Step 6 — Presentations

Tool: Gamma

Many projects eventually need to be shared. That may mean presenting ideas to clients, colleagues, stakeholders, or team members.

Creating presentations manually can be surprisingly time-consuming. Research needs to be summarized. Content needs to be organized. Slides need to be formatted.

Because the previous stages of the workflow have already created structured information, Gamma can generate a strong starting point very quickly. Instead of beginning with an empty slide deck, I start with a presentation that already contains the main ideas.

The final result still benefits from human review and editing, but the initial workload is dramatically reduced.

Output

A presentation ready for refinement and delivery.

The Workflow

At first glance, these tools may appear unrelated.

In practice, they form a simple workflow where each tool performs a specific role.

Research generates information.

Analysis creates structure.

Writing creates content.

Meetings generate decisions.

Project management creates execution.

Presentations communicate outcomes.

The process looks like this:

The workflow starts with information gathering and ends with communication and execution.

Each stage builds on the output of the previous one, reducing the need for manual reorganization and repetitive work.

This is what transforms a collection of individual AI tools into a practical system.

Why This Workflow Saves Me Time

Before adopting this workflow, I often copied research notes between documents, reformatted information, and reorganized the same material multiple times. Assigning a clear role to each tool significantly reduced that friction.

In this workflow:

  • Perplexity gathers information.
  • Claude organizes information.
  • ChatGPT creates content.
  • Fathom captures conversations.
  • ClickUp manages execution.
  • Gamma communicates results.

Instead of performing every step manually, each tool contributes to a larger system.

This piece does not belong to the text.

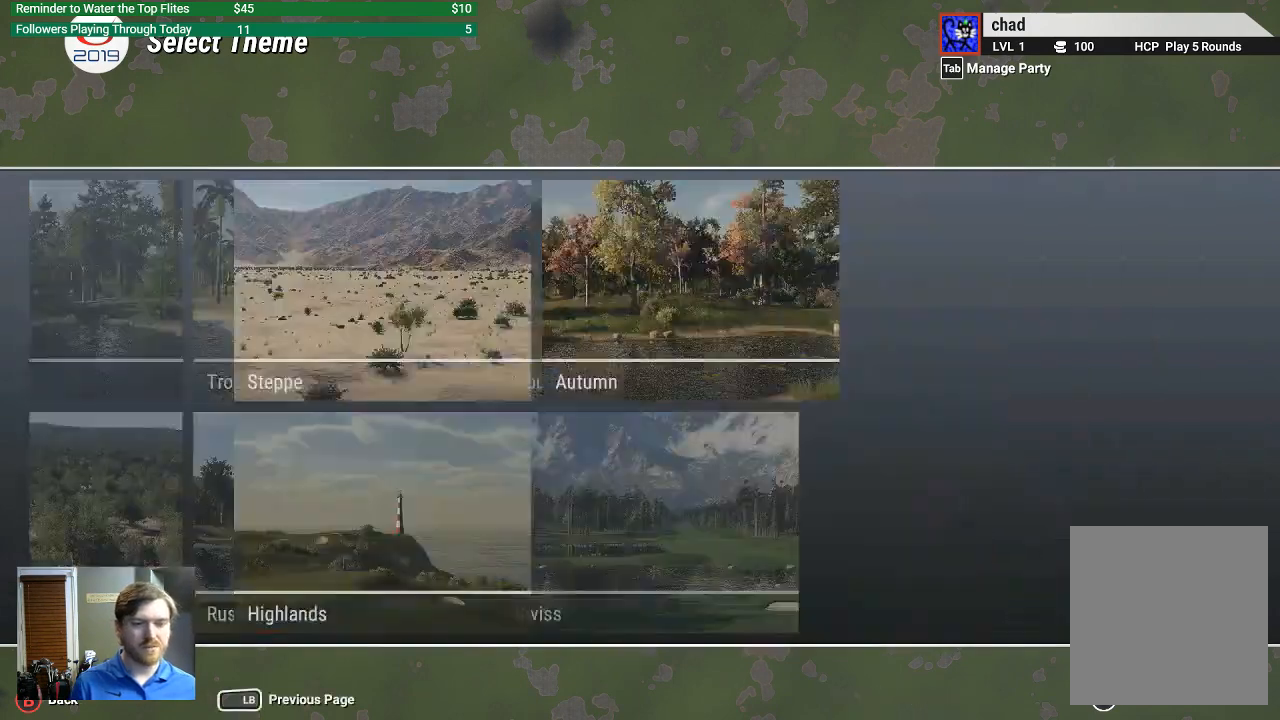
{"buttons": [], "left_stick": "center", "right_stick": "center", "events": []}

The result is a workflow that feels more organized, more predictable, and significantly faster.

Conclusion

AI becomes much more useful when it is treated as part of a system rather than a collection of separate applications.

You do not need to use these exact tools. You may already have alternatives that perform similar functions.

The important idea is assigning a clear role to each tool in your workflow.

When information moves smoothly from one step to the next, repetitive work decreases, context switching becomes less frequent, and more time can be spent on meaningful work.

If repetitive work is your biggest productivity challenge, you may also want to read 7 Repetitive Tasks You Should Stop Doing Manually.

That is where the real value of AI often comes from—not a single application, but a well-designed system.